What this exercise asks:
**1)** Answer these questions using the painting history excerpt.
(a) In what year was Giovanni Cimabue born, according to Vasari?
(b) In what city and year was Vasari's "Lives of the Painters" first published?
(c) What place and year appear below the initials "R. D."?
**2)** Transcribe everything in the painting history excerpt from "In the following" down to "CHELSEA, 1914.".
**3)** In the painting history excerpt, rewrite the paragraph beginning "BY the will of God" more briefly, keeping its main facts.

Page text:
▼
In the following attempt at a general survey of the history of painting—imperfect or
ill-proportioned as it may appear to this or that specialist or lover of any particular
school—I have thought it best to assume a fair amount of ignorance of the subject on
the part of the reader, though without, I hope, taking any advantage of it, even if it
exists; and I have therefore drawn freely upon several old histories and handbooks for
both facts and opinions concerning the old masters and their works. In some cases, I
think, a dead lion is decidedly better than a live dog.
R. D.
CHELSEA, 1914.
Page 1
TUSCAN SCHOOLS
I
GIOVANNI CIMABUE
BY the will of God, in the year 1240, we are told by Vasari, GIOVANNI CIMABUE, of
the noble family of that name, was born in the city of Florence, to give the first light to
the art of painting. Vasari's "Lives of the Painters" was first published in Florence in
1550, and with all its defects and all its inaccuracies, which have afforded so much
food for contention among modern critics, it is still the principal source of our
knowledge of the earlier history of painting as it was revived in Italy in the thirteenth
century.
▲
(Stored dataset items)
▼
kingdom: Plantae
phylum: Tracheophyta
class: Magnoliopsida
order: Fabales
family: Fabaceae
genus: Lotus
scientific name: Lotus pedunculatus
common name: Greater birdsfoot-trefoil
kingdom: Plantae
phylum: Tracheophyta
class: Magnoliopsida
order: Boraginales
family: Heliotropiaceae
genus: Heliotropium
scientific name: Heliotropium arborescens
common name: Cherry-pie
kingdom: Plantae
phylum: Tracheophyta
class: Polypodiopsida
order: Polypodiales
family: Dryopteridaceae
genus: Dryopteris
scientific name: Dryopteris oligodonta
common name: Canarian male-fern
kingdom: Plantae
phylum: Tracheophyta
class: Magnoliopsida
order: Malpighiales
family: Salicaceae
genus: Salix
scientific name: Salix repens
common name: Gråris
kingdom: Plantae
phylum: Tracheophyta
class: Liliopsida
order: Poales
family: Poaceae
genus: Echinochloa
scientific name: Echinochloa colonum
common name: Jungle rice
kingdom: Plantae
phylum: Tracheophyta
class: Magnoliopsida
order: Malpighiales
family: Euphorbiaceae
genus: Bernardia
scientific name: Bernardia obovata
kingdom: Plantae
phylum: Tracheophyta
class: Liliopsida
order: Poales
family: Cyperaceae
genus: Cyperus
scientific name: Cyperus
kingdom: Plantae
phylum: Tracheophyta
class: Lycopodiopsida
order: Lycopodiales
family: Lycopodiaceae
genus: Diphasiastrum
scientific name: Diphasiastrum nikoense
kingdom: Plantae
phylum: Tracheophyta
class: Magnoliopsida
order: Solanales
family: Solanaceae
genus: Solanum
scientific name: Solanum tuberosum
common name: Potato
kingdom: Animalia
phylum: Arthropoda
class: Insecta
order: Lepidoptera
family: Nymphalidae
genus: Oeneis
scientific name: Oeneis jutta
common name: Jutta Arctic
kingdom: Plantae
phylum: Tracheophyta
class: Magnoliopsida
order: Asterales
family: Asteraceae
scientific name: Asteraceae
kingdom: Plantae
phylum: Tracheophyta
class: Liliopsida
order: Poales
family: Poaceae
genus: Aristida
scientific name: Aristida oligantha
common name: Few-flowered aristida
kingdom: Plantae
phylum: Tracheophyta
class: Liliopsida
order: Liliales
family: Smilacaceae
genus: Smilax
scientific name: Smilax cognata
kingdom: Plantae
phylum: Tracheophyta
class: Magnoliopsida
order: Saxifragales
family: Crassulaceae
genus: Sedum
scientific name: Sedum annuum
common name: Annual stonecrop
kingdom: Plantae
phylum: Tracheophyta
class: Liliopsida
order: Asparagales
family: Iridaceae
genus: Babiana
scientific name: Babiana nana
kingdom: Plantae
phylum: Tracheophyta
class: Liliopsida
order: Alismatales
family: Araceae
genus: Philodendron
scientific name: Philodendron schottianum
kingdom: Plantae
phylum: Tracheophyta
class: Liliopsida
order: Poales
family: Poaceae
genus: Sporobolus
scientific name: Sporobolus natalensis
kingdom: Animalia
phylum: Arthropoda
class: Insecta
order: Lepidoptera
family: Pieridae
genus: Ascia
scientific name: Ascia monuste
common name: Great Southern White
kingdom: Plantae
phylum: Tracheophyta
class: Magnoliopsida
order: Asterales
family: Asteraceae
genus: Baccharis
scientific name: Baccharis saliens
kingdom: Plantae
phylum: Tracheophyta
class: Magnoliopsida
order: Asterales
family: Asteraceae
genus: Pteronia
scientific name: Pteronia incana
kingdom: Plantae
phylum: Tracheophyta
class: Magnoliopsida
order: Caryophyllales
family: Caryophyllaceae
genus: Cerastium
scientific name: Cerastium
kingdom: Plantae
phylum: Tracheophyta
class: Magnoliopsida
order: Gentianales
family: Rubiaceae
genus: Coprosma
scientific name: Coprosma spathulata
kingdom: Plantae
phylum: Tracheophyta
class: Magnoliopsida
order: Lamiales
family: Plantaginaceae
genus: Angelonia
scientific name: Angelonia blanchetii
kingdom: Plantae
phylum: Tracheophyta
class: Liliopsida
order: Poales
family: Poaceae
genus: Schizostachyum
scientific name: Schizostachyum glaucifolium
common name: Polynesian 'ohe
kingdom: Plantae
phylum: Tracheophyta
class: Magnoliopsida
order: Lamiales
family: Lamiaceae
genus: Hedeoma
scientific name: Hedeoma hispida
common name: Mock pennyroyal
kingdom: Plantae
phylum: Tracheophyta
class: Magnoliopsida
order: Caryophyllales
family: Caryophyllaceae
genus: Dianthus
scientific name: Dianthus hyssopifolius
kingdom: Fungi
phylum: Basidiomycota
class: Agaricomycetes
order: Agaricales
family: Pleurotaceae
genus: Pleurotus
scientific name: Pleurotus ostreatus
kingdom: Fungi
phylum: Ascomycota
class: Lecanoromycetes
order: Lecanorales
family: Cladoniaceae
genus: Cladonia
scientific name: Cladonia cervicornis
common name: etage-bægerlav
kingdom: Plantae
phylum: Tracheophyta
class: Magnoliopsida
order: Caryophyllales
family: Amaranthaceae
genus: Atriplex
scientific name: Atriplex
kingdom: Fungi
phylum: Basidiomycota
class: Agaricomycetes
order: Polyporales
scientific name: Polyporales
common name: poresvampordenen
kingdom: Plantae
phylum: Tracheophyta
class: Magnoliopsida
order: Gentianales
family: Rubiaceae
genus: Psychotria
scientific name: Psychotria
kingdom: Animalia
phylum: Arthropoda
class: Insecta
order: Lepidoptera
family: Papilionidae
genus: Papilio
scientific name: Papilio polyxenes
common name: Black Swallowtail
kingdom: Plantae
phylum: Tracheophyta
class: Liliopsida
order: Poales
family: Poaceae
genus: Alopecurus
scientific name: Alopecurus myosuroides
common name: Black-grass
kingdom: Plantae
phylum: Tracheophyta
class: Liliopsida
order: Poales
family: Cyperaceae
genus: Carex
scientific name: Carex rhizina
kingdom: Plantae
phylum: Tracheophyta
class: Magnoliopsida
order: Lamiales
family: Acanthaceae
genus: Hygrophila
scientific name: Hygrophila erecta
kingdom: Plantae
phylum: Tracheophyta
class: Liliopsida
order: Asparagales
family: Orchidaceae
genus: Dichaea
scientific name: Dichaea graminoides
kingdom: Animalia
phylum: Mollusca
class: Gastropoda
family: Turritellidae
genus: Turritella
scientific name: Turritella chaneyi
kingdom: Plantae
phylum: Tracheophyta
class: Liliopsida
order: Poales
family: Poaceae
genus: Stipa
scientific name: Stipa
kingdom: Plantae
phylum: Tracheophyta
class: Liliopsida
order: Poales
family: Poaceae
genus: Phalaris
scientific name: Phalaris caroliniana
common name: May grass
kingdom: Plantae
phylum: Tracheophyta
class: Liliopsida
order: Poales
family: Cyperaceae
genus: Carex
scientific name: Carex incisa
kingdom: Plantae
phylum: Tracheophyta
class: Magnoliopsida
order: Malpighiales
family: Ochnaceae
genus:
▲
Answer list:
**1)**
(a) 1240
(b) Florence, 1550
(c) Chelsea, 1914

**2)**
In the following attempt at a general survey of the history of painting—imperfect or
ill-proportioned as it may appear to this or that specialist or lover of any particular
school—I have thought it best to assume a fair amount of ignorance of the subject on
the part of the reader, though without, I hope, taking any advantage of it, even if it
exists; and I have therefore drawn freely upon several old histories and handbooks for
both facts and opinions concerning the old masters and their works. In some cases, I
think, a dead lion is decidedly better than a live dog.
R. D.
CHELSEA, 1914.

**3)** Vasari reports that Giovanni Cimabue, of the noble family of that name, was born in Florence in 1240 to give the first light to the art of painting. Vasari's "Lives of the Painters" was first published in Florence in 1550. Its defects and inaccuracies have caused much dispute among modern critics. Even so, it remains the principal source on the earlier history of painting as it was revived in Italy in the thirteenth century.